#### [REQUIREMENT]
I'd ask you to write out the lines below exactly, with no images.

####

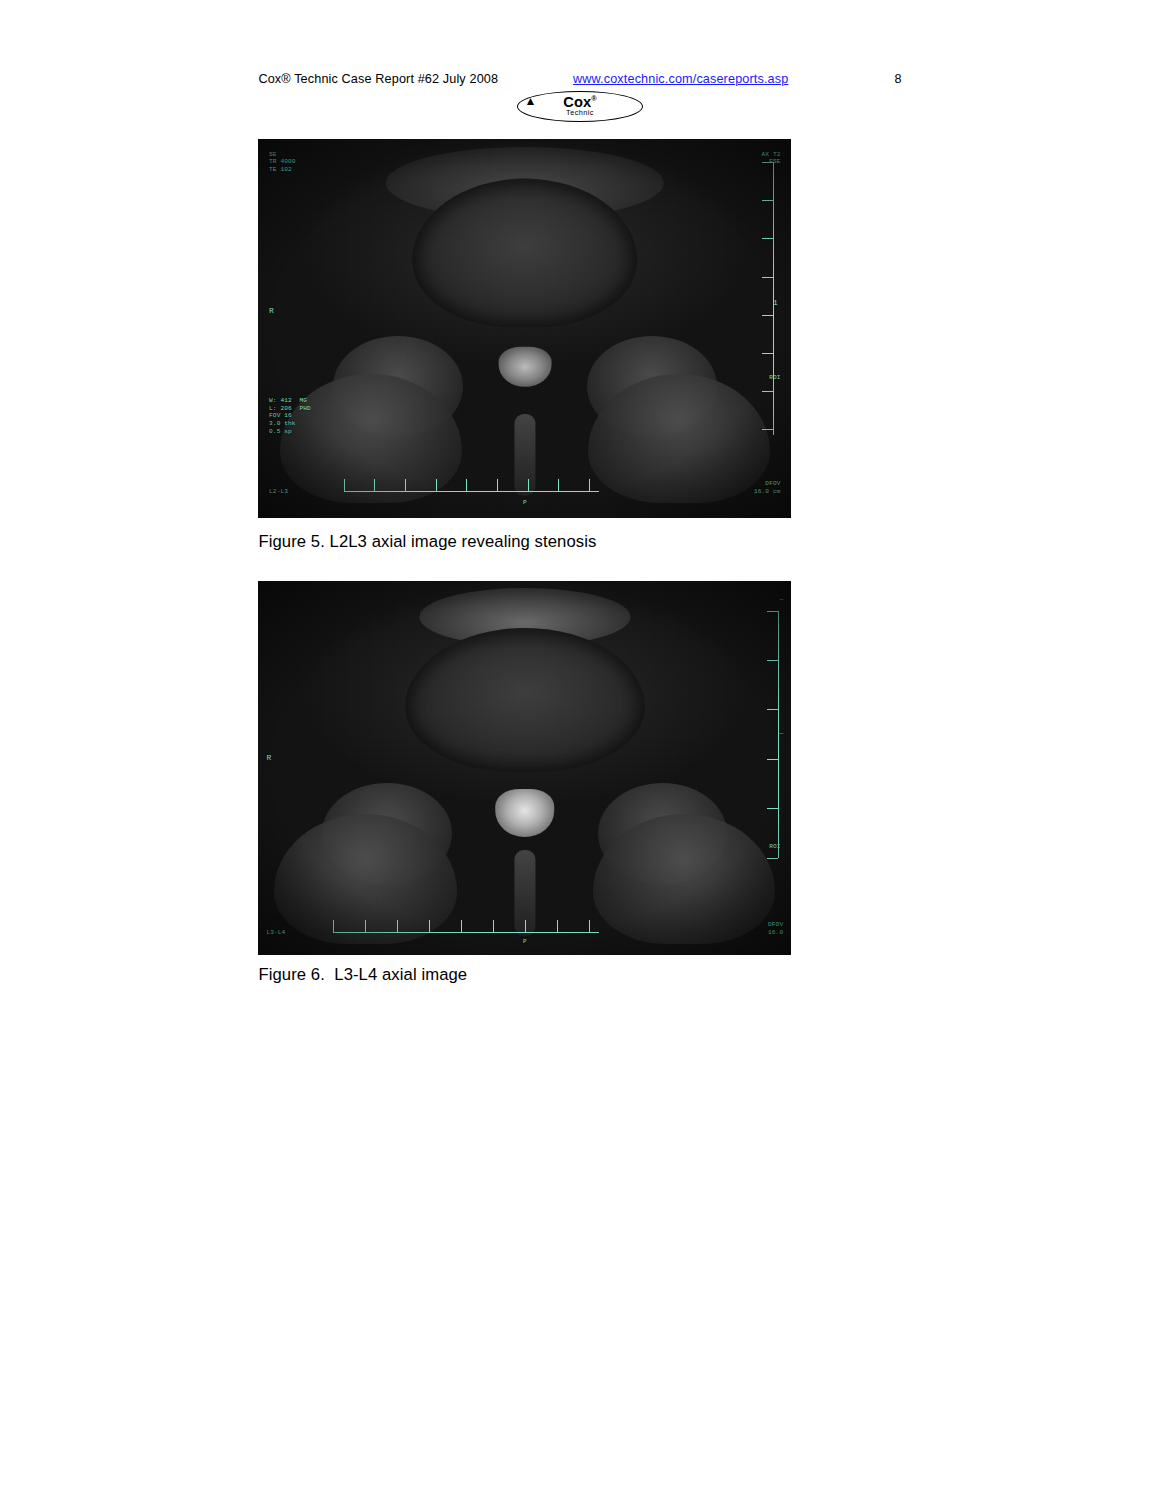Cox® Technic Case Report #62 July 2008
www.coxtechnic.com/casereports.asp
8
▲ Cox® Technic
R
1
SE TR 4000 TE 102
AX T2 FSE
W: 412 MG L: 206 PHD FOV 16 3.0 thk 0.5 sp
L2-L3
DFOV 16.0 cm
P
ROI
Figure 5. L2L3 axial image revealing stenosis
R
—
—
L3-L4
DFOV 16.0
P
ROI
Figure 6. L3-L4 axial image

####

#### [ANSWER SPACE]
Cox® Technic Case Report #62 July 2008
www.coxtechnic.com/casereports.asp
8
▲ Cox® Technic
R
1
SE TR 4000 TE 102
AX T2 FSE
W: 412 MG L: 206 PHD FOV 16 3.0 thk 0.5 sp
L2-L3
DFOV 16.0 cm
P
ROI
Figure 5. L2L3 axial image revealing stenosis
R
—
—
L3-L4
DFOV 16.0
P
ROI
Figure 6. L3-L4 axial image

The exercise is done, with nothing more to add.